In the case of the train_predictor
function the additional boolean parameter
use_complement_as_test
specifies whether the complement of the selected sample is used to
evaluate the trained predictor.
An Example¶
If in the train_predictor
call we set:
sample_percentage
to 20sampling_mode
to “Exclude sample”use_complement_as_test
toTrue
specifies a 20-80 split of the dataset. Since sample_mode
is “Exclude sample” the predictor will
be trained on the 80 % part. The remaining 20 % will be used to evaluate the predictor’s performance
because use_complement_as_test
is True
.
Samples Directory Customization¶
The samples directory usable by the Khiops Python library can be customized via
the KHIOPS_SAMPLES_DIR
environment variable, which specifies the path to the Khiops sample
datasets directory.
Khiops JSON Files¶
Generalities¶
The structure of the Khiops JSON files is self-documented:
Most of the information is available as key-value pairs, where the keys resemble the labels used in Khiops’ classic report files (tab-separated plain-text files with extension
.xls
) or dictionary files.In order to be human-readable the files are beautified with a comfortable spacing and indentation.
Structure and Performance¶
The Khiops JSON files may be large (tens of MB) when analyzing datasets with many columns, or when specifying the creation of thousands of variables in the multi-table case. To handle these situations, the report attributes in the JSON file are sorted by increasing size, thus easing the use of streaming parsers.
Furthermore, memory-scalable parsing techniques can be implemented. For example, the heavier parts of the file can be separated and split into chunks.
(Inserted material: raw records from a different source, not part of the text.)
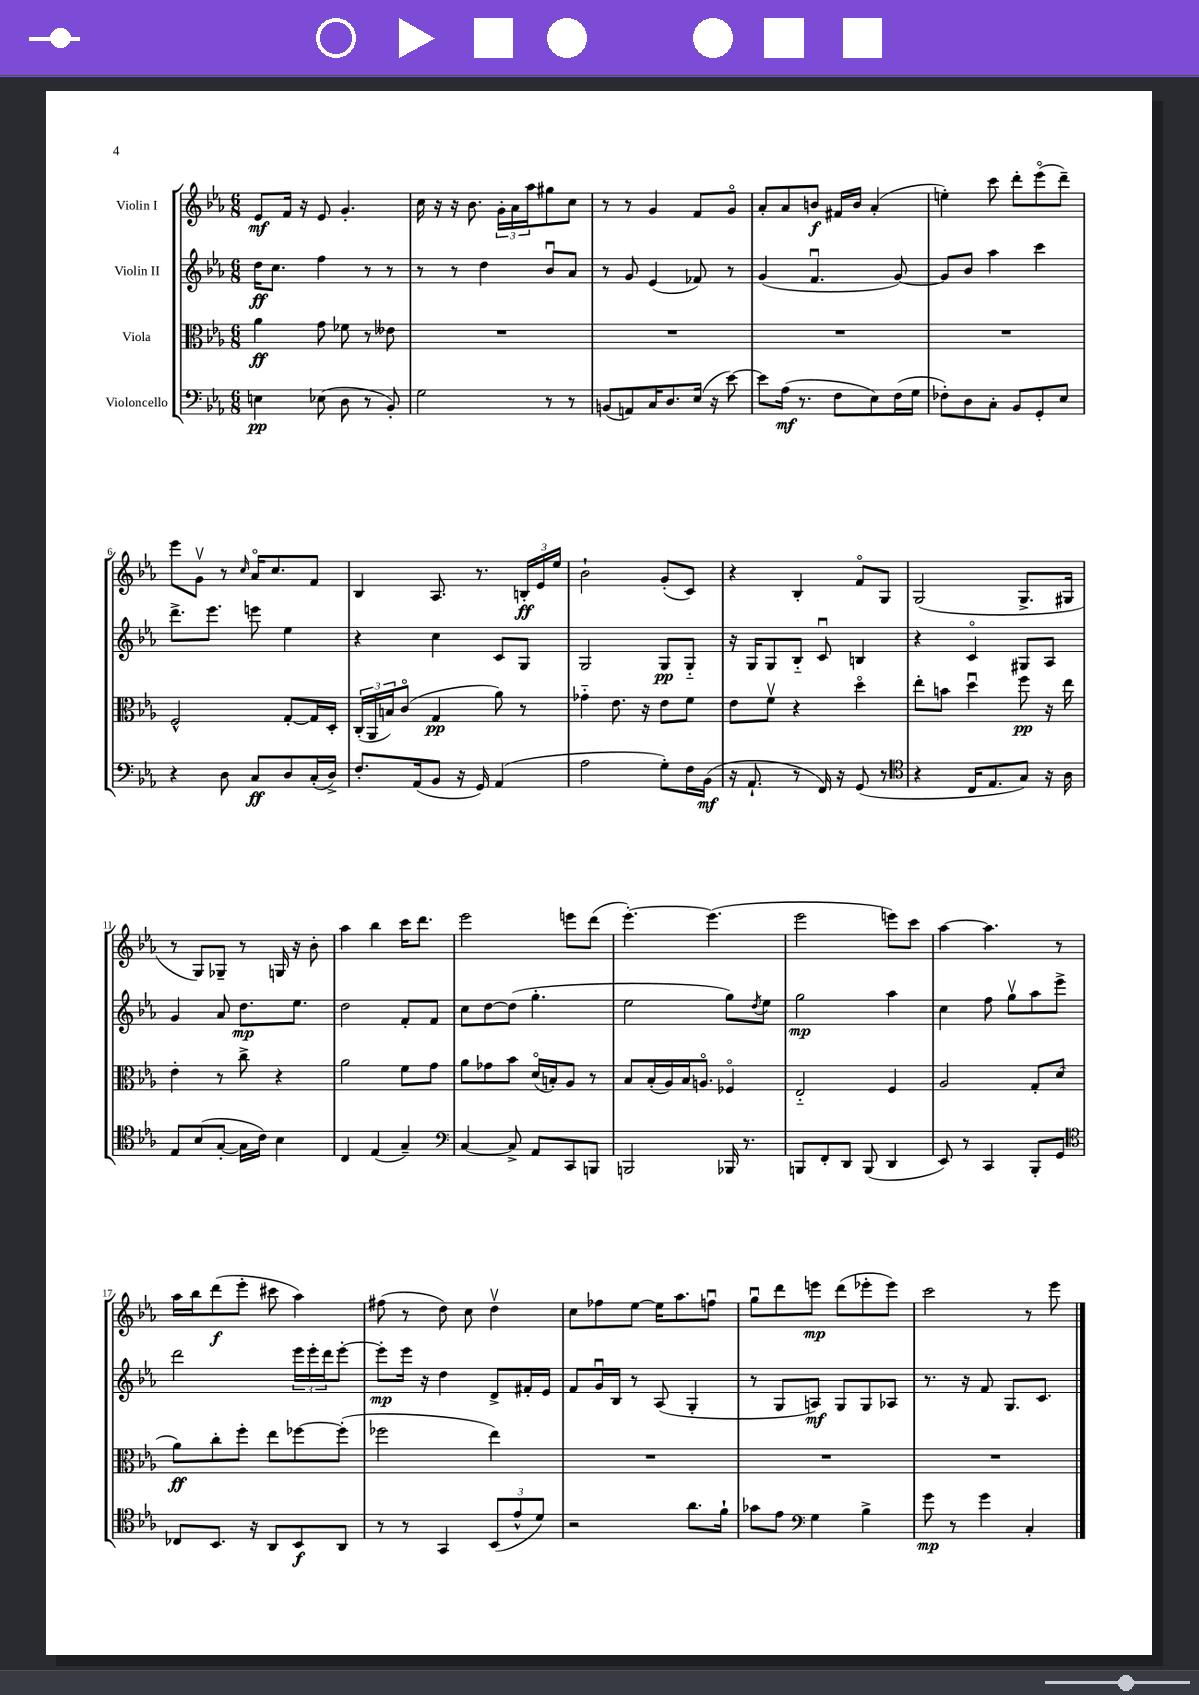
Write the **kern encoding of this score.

**kern	**kern	**kern	**kern
*staff4	*staff3	*staff2	*staff1
*clefF4	*clefC3	*clefG2	*clefG2
*k[b-e-a-]	*k[b-e-a-]	*k[b-e-a-]	*k[b-e-a-]
*M6/8	*M6/8	*M6/8	*M6/8
4E	4a-	16dd	8e-
.	.	8.cc	.
.	.	.	16f
.	.	.	16r
(8E-	8g	4ff	8e-
8D	8f-	.	4.g'
8r	8r	8r	.
8BB-')	8e--	8r	.
=	=	=	=
2G	2.r	8r	16cc
.	.	.	16r
.	.	8r	16r
.	.	.	8.b-
.	.	4dd	.
.	.	.	24g'
.	.	.	24a-
.	.	.	24aa-
8r	.	8b-u	8gg#
8r	.	8a-	8cc
=	=	=	=
(8BB	2.r	8r	8r
8AA)	.	8g	8r
16C	.	(4e-	4g
8.D	.	.	.
(16E-	.	8f-)	8f
16r	.	.	.
[8e-)	.	8r	8go
=	=	=	=
8e-]	2.r	(4g	8a-'
(16A-	.	.	8a-
8.r	.	.	.
.	.	4.fu	8b
8F	.	.	16f#
.	.	.	16b
8E-)	.	.	(4a-'
(16F	.	[8g)	.
16G	.	.	.
=	=	=	=
8F-')	2.r	8g]	4ee')
8D	.	8b-	.
8C'	.	4aa-	8ccc
8BB-	.	.	8ddd'
8GG'	.	4ccc	(8eee-o
8E-	.	.	8ddd~)
=	=	=	=
4r	2F^^	8.ddd^	8eee-
.	.	.	8gv
.	.	8.eee-	.
8D	.	.	8r
.	.	.	16qqcc
8C	.	8eee	16a-o
.	.	.	8.cc
8D	[8G'	4ee-	.
(16C'	16G]	.	8f
16D^)	16D'	.	.
=	=	=	=
8.F'	(24C'	4r	4B-
.	24AA-	.	.
.	24B)	.	.
.	(8co	.	.
(16AA-	.	.	.
8BB-	4G	4cc	8.A-
16r	.	.	.
16GG)	.	.	8.r
(4AA-	8a-)	8c	.
.	8r	8G	24B'
.	.	.	24e-
.	.	.	24ee-
=	=	=	=
2A-	4g-'~	2G	2b-`
.	8.e-	.	.
.	16r	.	.
8G')	8e-	8G	(8g'
16F	8f	8G'~	8c)
(16BB-	.	.	.
=	=	=	=
16r	8e-	16r	4r
8.AA-`	.	16G	.
.	8fv	8G	.
8r	4r	8B-'~	4B-'
16FF)	.	8cu	.
16r	.	.	.
(8GG	4ddo	4B	8fo
8r	.	.	8G
=	=	=	=
*clefC4	*	*	*
4r	8ee-'	4r	(2G
.	8b	.	.
16C	4ddu	4co	.
8.E-	.	.	.
8G)	8ff	8G#	8.G^
16r	16r	8A-	.
16A-	16ee-	.	16G#
=	=	=	=
8E-	4e-'	4g	8r
(8B-	.	.	8G)
[8G'	8r	8a-	8G-~
16G]	8cc^	8.dd	8r
16c)	.	.	.
4B-	4r	.	16G
.	.	8.ee-	16r
.	.	.	8b-'
=	=	=	=
4C	2a-	2dd	4aa-
(4E-	.	.	4bb-
4G~)	8f	8f'	16ccc
.	.	.	8.ddd
.	8g	8f	.
=	=	=	=
*clefF4	*	*	*
[4C	8a-	8cc	2eee-
.	8g-	[8dd	.
8C^]	8b-	(8dd]	.
8AA-	(16do	4.gg'	.
.	16B')	.	.
8CC	8A-	.	8eee
8BBB	8r	.	(8ddd
=	=	=	=
2BBB	8B-	2ee-	[4.eee-')
.	(16B-'	.	.
.	16A-)	.	.
.	16B-	.	.
.	8.Ao	.	.
.	.	.	(4.eee-]
16BBB-	4F-o	8gg)	.
8.r	.	.	.
.	.	8qdd	.
.	.	8ee-	.
=	=	=	=
8BBB	2E-'~	2gg	2eee-
8FF'	.	.	.
8DD	.	.	.
(8BBB	.	.	.
4DD	4F	4aa-	8eee)
.	.	.	8ccc
=	=	=	=
8EE-)	2A-	4cc	[4aa-
8r	.	.	.
4CC	.	8ff	4.aa-]
.	.	8ggv	.
8BBB-'	8G'	8aa-	.
8GG	(8d	8eee-^	8r
=	=	=	=
*clefC4	*	*	*
8C-	8a-)	2ddd	16aa-
.	.	.	16bb-
8.BB-	8cc'	.	(8ddd
.	8ff'	.	8eee-'
16r	.	.	.
8AA-	8ee-	.	8ccc#
8BB-	[8ff-	24eee-	4aa-)
.	.	24eee-'	.
.	.	24ddd	.
8AA-	(8ff-']	[8eee-'	.
=	=	=	=
8r	2ff-	8eee-']	(8ff#
8r	.	16eee-	8r
.	.	16r	.
4GG	.	4dd	8dd)
.	.	.	8cc
(12BB-	4ee-)	8d^	4ddv
12e-^^	.	.	.
.	.	16f#'	.
12d)	.	.	.
.	.	16e-	.
=	=	=	=
2r	2.r	8f	8cc
.	.	16gu	8ff-
.	.	16B-	.
.	.	8r	[8ee-
.	.	(8A-	16ee-]
.	.	.	8.aa-
8.a-	.	4G'	.
.	.	.	8ffu
16f`	.	.	.
=	=	=	=
8g-	2.r	8r	8ggu
8e-	.	8G	8ddd
*clefF4	*	*	*
4G	.	8A)	8eee
.	.	8G	(8ddd
4B-^	.	8G	8eee-'
.	.	8A-	8eee-)
=	=	=	=
8g	2.r	8.r	2ccc
8r	.	.	.
.	.	16r	.
4g	.	8f	.
.	.	8.G	.
4C'	.	.	8r
.	.	8.c	.
.	.	.	8eee-
==	==	==	==
*-	*-	*-	*-
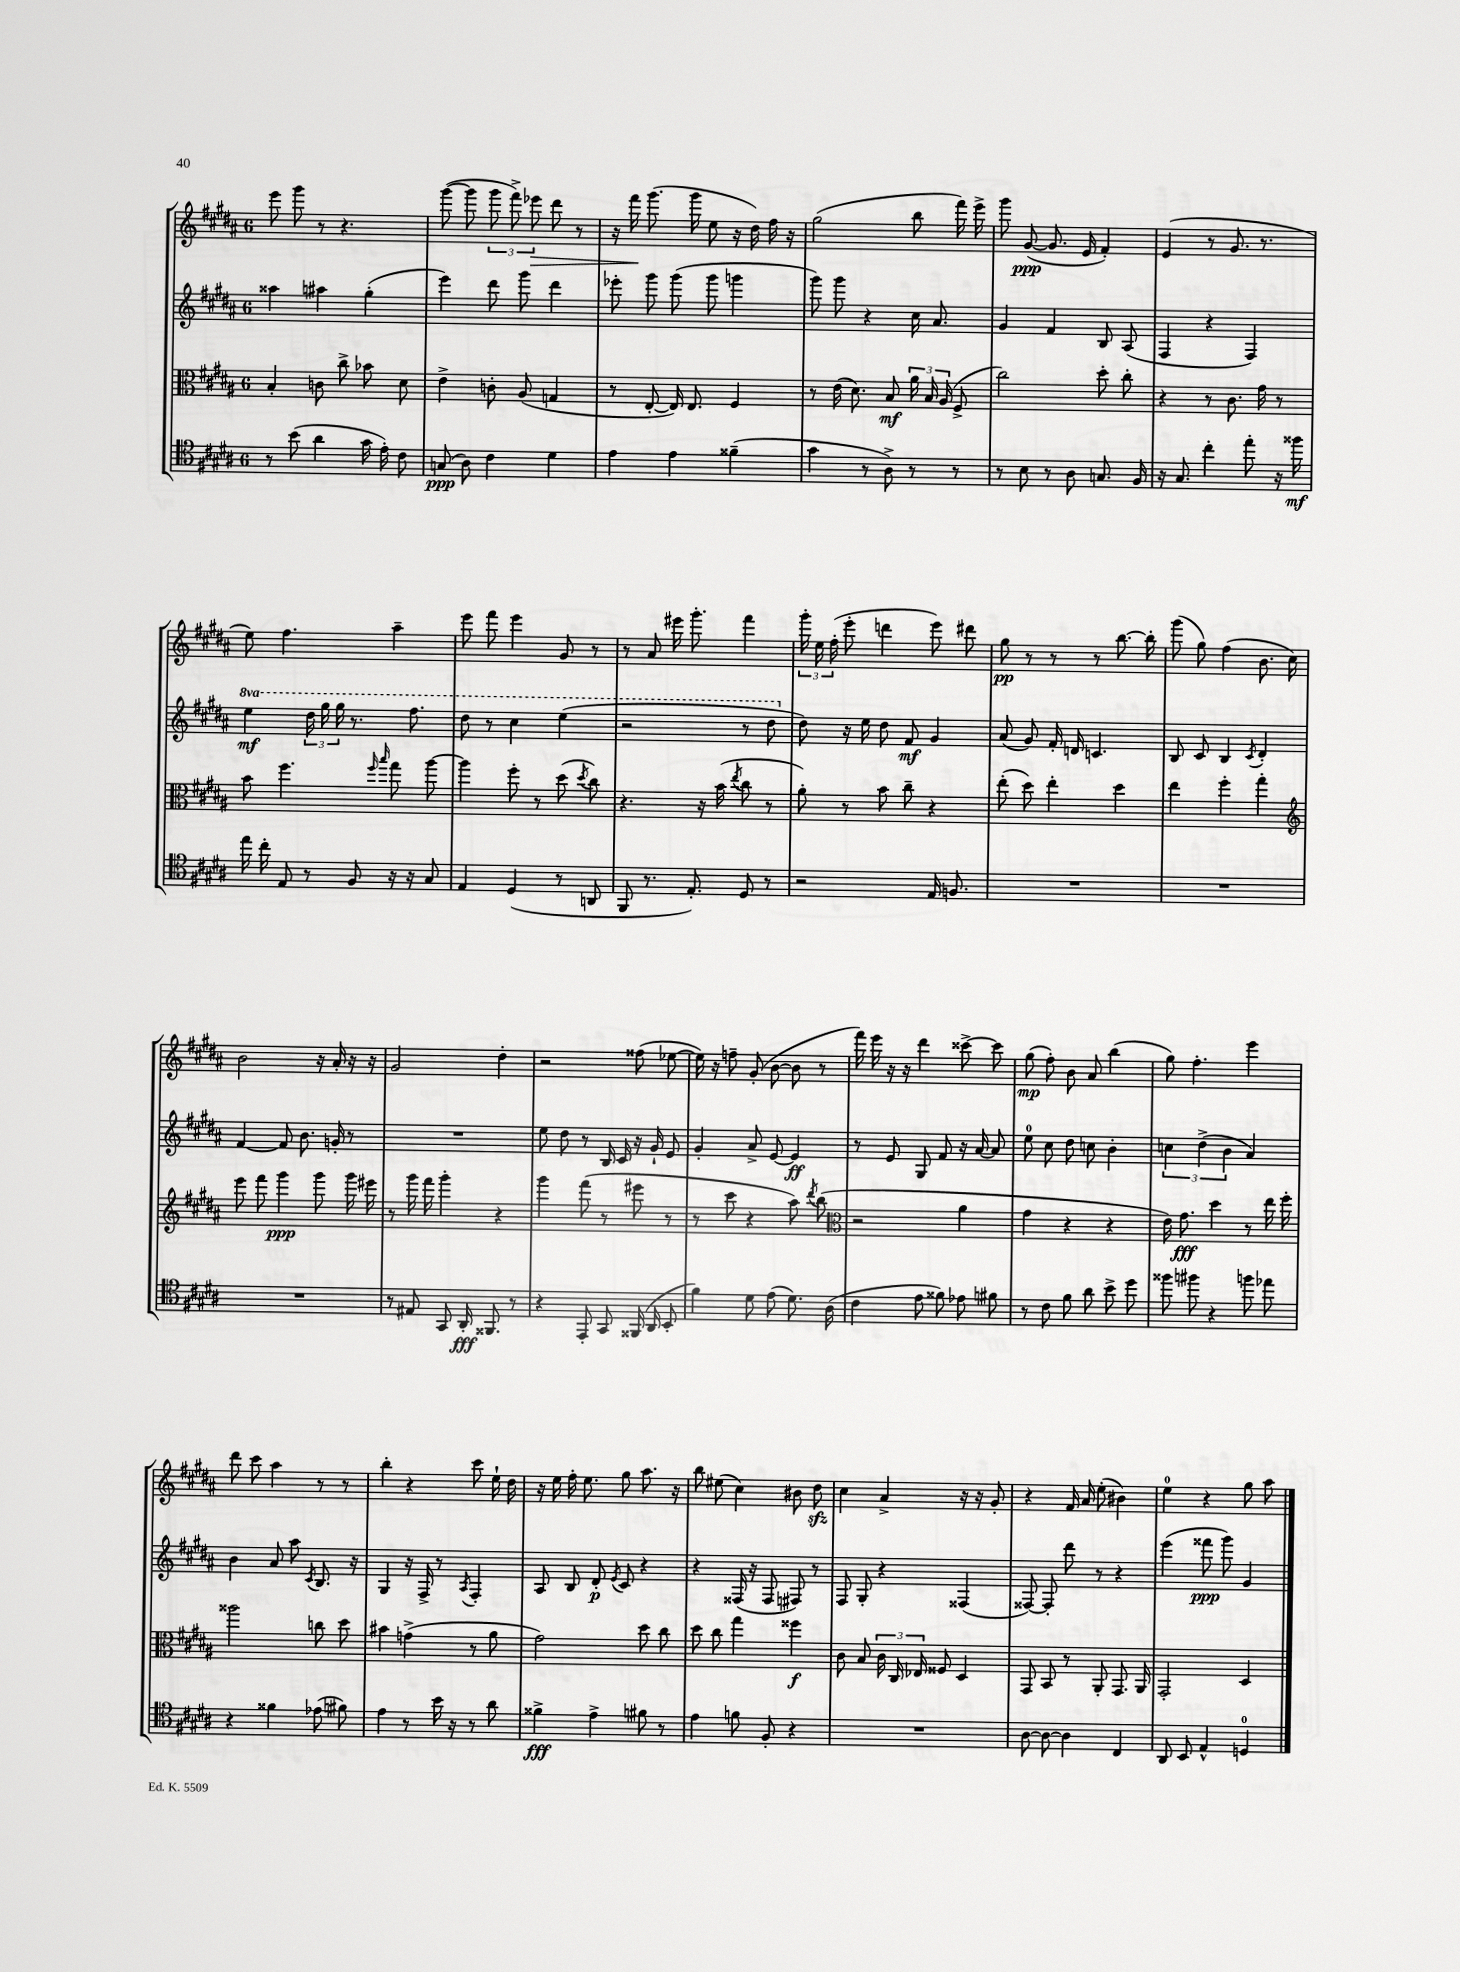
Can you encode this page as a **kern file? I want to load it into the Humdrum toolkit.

**kern	**kern	**kern	**kern
*staff4	*staff3	*staff2	*staff1
*clefC4	*clefC3	*clefG2	*clefG2
*k[f#c#g#d#a#]	*k[f#c#g#d#a#]	*k[f#c#g#d#a#]	*k[f#c#g#d#a#]
*M6/8	*M6/8	*M6/8	*M6/8
8r	4B'	4aa##	8eee
(8b	.	.	8ggg#
4a#	8c	4aa#	8r
.	8cc#^	.	4.r
16g#	8b-	(4gg#'	.
16e')	.	.	.
8c#	8d#	.	.
=	=	=	=
(8G	4e^	4eee)	([8ggg#
8A#)	.	.	8ggg#]
4c#	8c'	8ddd#	12ggg#
.	.	.	12fff#^)
.	(8A#	8ggg#	.
.	.	.	12eee-
4d#	4G	4ddd#	8ddd#
.	.	.	8r
=	=	=	=
4e	8r	8eee-'	16r
.	.	.	16fff#
.	[8E'	8ggg#	(8.ggg#
4e	16E])	(8ggg#	.
.	8.E	.	16ggg#
.	.	8ggg#	8ee
(4f##~	4F#	4ggg	16r
.	.	.	16dd#)
.	.	.	16ff#
.	.	.	16r
=	=	=	=
4g#	8r	8ggg#)	(2gg#
.	(16e	8ggg#	.
.	8.d#)	.	.
8r	.	4r	.
8A#^)	8B	.	.
8r	24a#	16cc#	8bb
.	24B	.	.
.	.	8.a#	.
.	(24A#	.	.
8r	8F#^	.	16fff#)
.	.	.	16eee^
=	=	=	=
8r	2cc#)	4g#	8ggg#
8B	.	.	([8g#
8r	.	4f#	8.g#]
8A#	.	.	.
.	.	.	16e
8.G	8dd#'	8B	4f#')
.	8cc#'	(8A#	.
16F#	.	.	.
=	=	=	=
16r	4r	4F#	(4e
8.G#	.	.	.
4cc#'	8r	4r	8r
.	8.c#	.	8.g#
8ee'	.	4F#)	.
.	16g#	.	8.r
16r	8r	.	.
16ff##	.	.	.
=	=	=	=
16ee	8b	4eee	8ee)
16cc#'	.	.	.
8E	4.ff#	.	4.ff#
8r	.	24ddd#	.
.	.	24ggg#	.
.	.	24ggg#	.
8F#	.	8.r	.
.	16qqff#	.	.
.	16qqbb	.	.
16r	8gg#	.	4aa#~
16r	.	8.fff#	.
8G#	[8aa#	.	.
=	=	=	=
4E	4aa#]	8ddd#	8eee
.	.	8r	8fff#
(4D#	8ff#'	4ccc#	4eee
.	8r	.	.
8r	(8dd#	(4eee	8g#
.	8qdd#	.	.
8AA	8cc#)	.	8r
=	=	=	=
8FF#	4.r	2r	8r
8.r	.	.	8a#
.	.	.	16eee#
8.E')	.	.	8.ggg#'
.	16r	.	.
.	(16b	.	.
.	8qee	.	.
8D#	8cc#	8r	4fff#
8r	8r	8ddd#	.
=	=	=	=
2r	8a#')	8dd#)	24ggg#'
.	.	.	24ee
.	.	.	(24ff#'
.	8r	16r	8eee'
.	.	16ee	.
.	8b	8dd#	4ddd
.	8cc#~	8f#	.
16E	4r	4g#	8eee)
8.F	.	.	.
.	.	.	8ddd#
=	=	=	=
2.r	(8ee'	(8a#	8gg#
.	8dd#)	8g#)	8r
.	4ee'	16f#'	8r
.	.	16d	.
.	.	4.c	8r
.	4dd#	.	[8.bb
.	.	.	16bb']
=	=	=	=
2.r	4ee	8B	(8ggg#
.	.	8c#	8gg#)
.	4ff#'	4B	(4ff#
.	.	8qc#	.
.	4gg#'	4d#'	8.b
.	.	.	16cc#)
=	=	=	=
*	*clefG2	*	*
2.r	8eee	[4f#	2b
.	8fff#	.	.
.	4ggg#	8f#]	.
.	.	8.b	.
.	8ggg#	.	16r
.	.	16g'	16a#'
.	16ggg#	8r	16r
.	16eee#	.	16r
=	=	=	=
8r	8r	2.r	2g#
8E#	16ggg#	.	.
.	16fff#	.	.
8GG#	4ggg#'	.	.
16AA#'	.	.	.
8.FF##	.	.	.
.	4r	.	4dd#'
8r	.	.	.
=	=	=	=
4r	4ggg#	8ee	2r
.	.	8dd#	.
8EE'	(8fff#	8r	.
8GG#	8r	16B	.
.	.	16c#	.
(16FF##	8eee#	16r	(8ff##
16AA#	.	16g#`	.
8BB'	8r	8e	[8ee-
=	=	=	=
4f#)	8r	4g#'	16ee-])
.	.	.	16r
.	8ccc#	.	8ff~
8d#	4r	8a#^	(8g#'
(8e	.	[8e	[8b
8.d#)	8aa#)	4e]	8b]
.	8qddd#	.	.
.	(8bb	.	8r
(16A#	.	.	.
=	=	=	=
*	*clefC3	*	*
4c#	2r	8r	16fff#)
.	.	.	16eee
.	.	8e	16r
.	.	.	16r
8e	.	8G#	4ddd#
8f##)	.	8f#	.
8e-	4a#	16r	[8ccc##^
.	.	[16a#	.
8f#	.	8a#]	8ccc##]
=	=	=	=
8r	4g#	8ee	(8gg#
8c#	.	8cc#	8ff#')
8f#	4r	8dd#	8b
8a#	.	8cc	8a#
8b^	4r	4b'	(4bb
8dd#	.	.	.
=	=	=	=
8ff##	16e)	6cc	8gg#)
.	8.g#	.	.
8ff#	.	.	4.ff#'
.	.	(6dd#^	.
4r	4dd#	.	.
.	.	6b	.
8ff	8r	4a#)	4eee
8ee-	16ee	.	.
.	16ff#'	.	.
=	=	=	=
4r	2aa##	4b	8ddd#
.	.	.	8ccc#
4f##	.	8a#	4aa#
.	.	8aa#	.
.	.	8qc#	.
(8e-	8cc	8.B	8r
8f#)	8dd#	.	8r
.	.	16r	.
=	=	=	=
4e	4b#	4G#	4bb'
8r	(4g^	16r	4r
.	.	16F#^	.
16b	.	8r	.
16r	.	.	.
.	.	8qA#	.
8r	8r	4F#'	8ccc#
8a#	8a#	.	16ee`
.	.	.	16dd#
=	=	=	=
4f##^	2g#)	8A#	16r
.	.	.	16ee
.	.	8B	16ff#'
.	.	.	8.ee
4e^	.	8d#'	.
.	.	8qe	.
.	.	8c#	8gg#
8f#	8dd#	4r	8.aa#
8r	8cc#	.	.
.	.	.	16r
=	=	=	=
4e	8dd#	4r	8bb
.	8cc#	.	(8ee#
8f	4gg#	(16F##	4cc#)
.	.	16r	.
8F#'	.	8F##	.
4r	4ff##	8F#)	8b#
.	.	8r	8dd#
=	=	=	=
2.r	8c#	8F#	4cc#
.	8B	8G#'	.
.	24c#	4r	4a#^
.	24C#	.	.
.	24E-	.	.
.	8F##	.	.
.	4D#	(4F##	16r
.	.	.	16r
.	.	.	8g#'
=	=	=	=
[8A#	8GG#	[8F##)	4r
8A#_	8BB	8F##']	.
4A#]	8r	8ddd#	16f#
.	.	.	16a#
.	8AA#'	8r	(8ee'
4C#	8.GG#	4r	4b#)
.	16AA#	.	.
=	=	=	=
8AA#	2GG#'	(4eee	4ee
8BB	.	.	.
4E^^	.	8fff##	4r
.	.	8ggg#)	.
4D	4D#	4g#	8gg#
.	.	.	8aa#
==	==	==	==
*-	*-	*-	*-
Then, these chunks can be indexed using the information found at the top of the report, allowing the on-demand access to the detailed parts of the report.
Khiops Report Files Structure (.khj)¶
At the top level the order is as follows:
Modeling report
Evaluation report(s)
Preparation report(s)
The preparation reports are at the end because they can be very large when many variables are analyzed.
Each report field is organized in three sections:
Summary: General (short) information about the report
A list of report items:
Variable statistics (preparation), trained predictor (modeling) and predictor performance (evaluation)
Each item has a “Rank”
Example: The second most informative variable has the categorical rank “R02”
Each item is described by a few summary attributes
A dictionary of detailed report items. The keys of this dictionary are the previously mentioned “Rank” attributes. Note that:
Not all report items are detailed
The detailed information may be large (example: data grid).